━━ Provided data
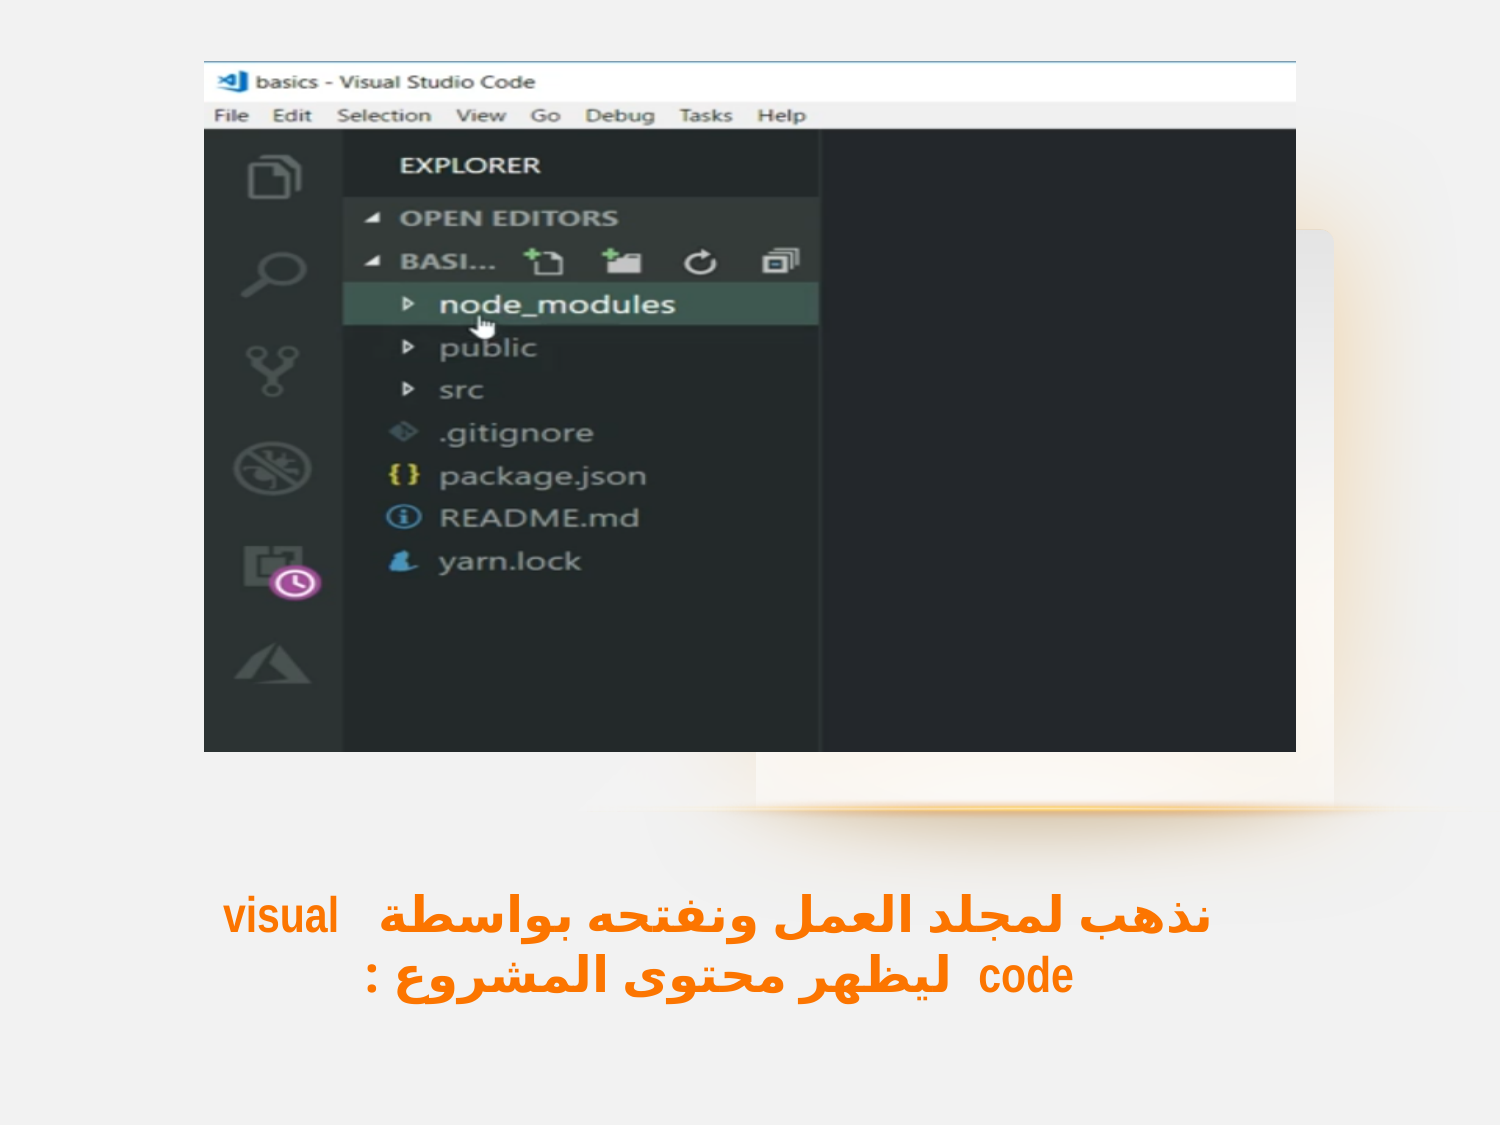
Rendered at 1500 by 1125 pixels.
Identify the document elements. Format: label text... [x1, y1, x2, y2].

picture [0, 0, 1500, 1125]
text_box نذهب لمجلد العمل ونفتحه بواسطة visual code ليظهر محتوى المشروع : [162, 874, 1275, 1100]
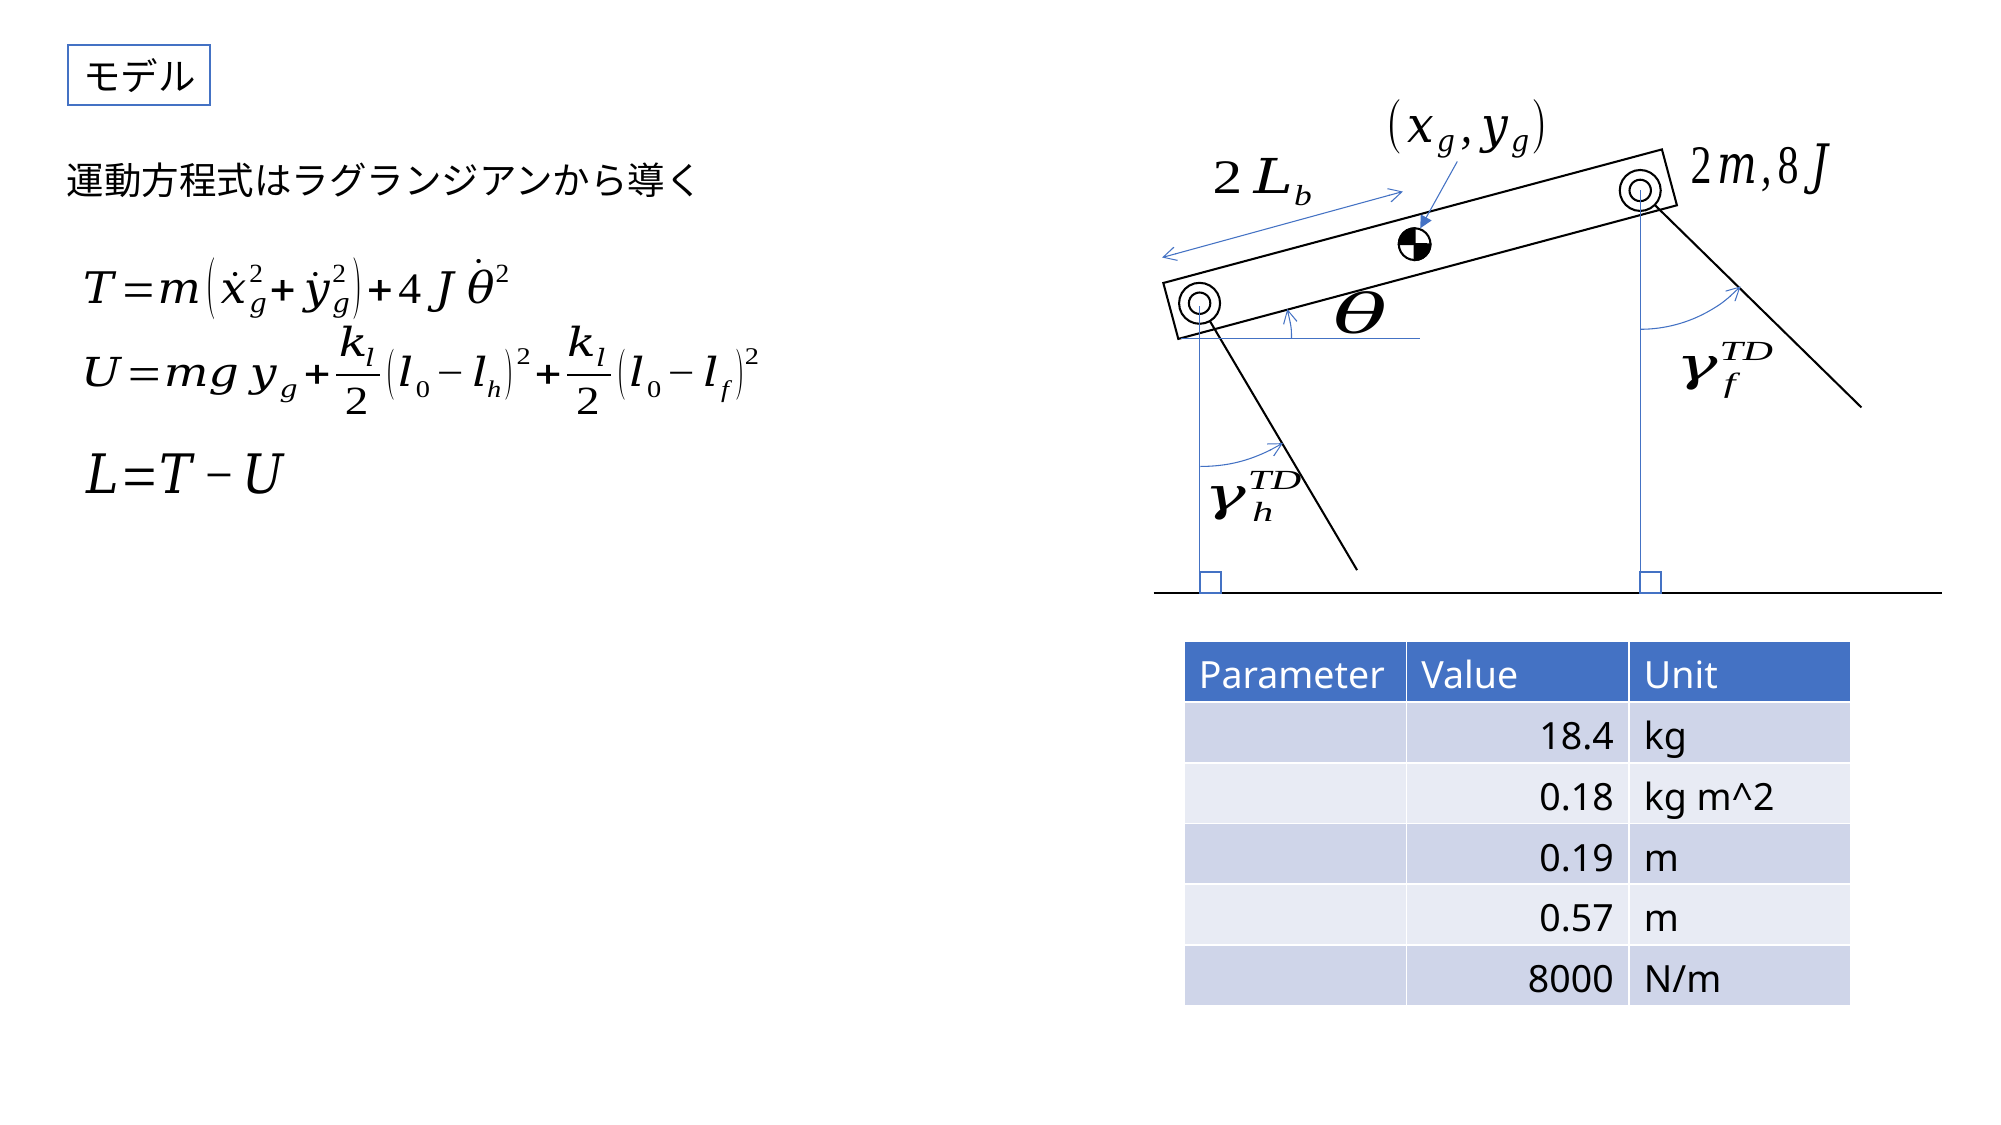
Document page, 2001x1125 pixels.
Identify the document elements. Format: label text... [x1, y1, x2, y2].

text_box モデル [67, 44, 211, 106]
text_box 運動方程式はラグランジアンから導く [51, 149, 718, 210]
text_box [1039, 51, 1943, 594]
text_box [1162, 191, 1403, 258]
━━━━
**Your task:**
Would you copy each line above exactly as given, dropping any images?

**Answer to this task:**
Rendered at 1500 by 1125 pixels.
Identify the document elements. Format: label text... [x1, y1, x2, y2].

picture [0, 0, 1500, 1125]
text_box نذهب لمجلد العمل ونفتحه بواسطة visual code ليظهر محتوى المشروع : [162, 874, 1275, 1100]
Document page, 2001x1125 pixels.
Identify the document elements. Format: label text... [x1, y1, x2, y2].

text_box モデル [67, 44, 211, 106]
text_box 運動方程式はラグランジアンから導く [51, 149, 718, 210]
text_box [1039, 51, 1943, 594]
text_box [1162, 191, 1403, 258]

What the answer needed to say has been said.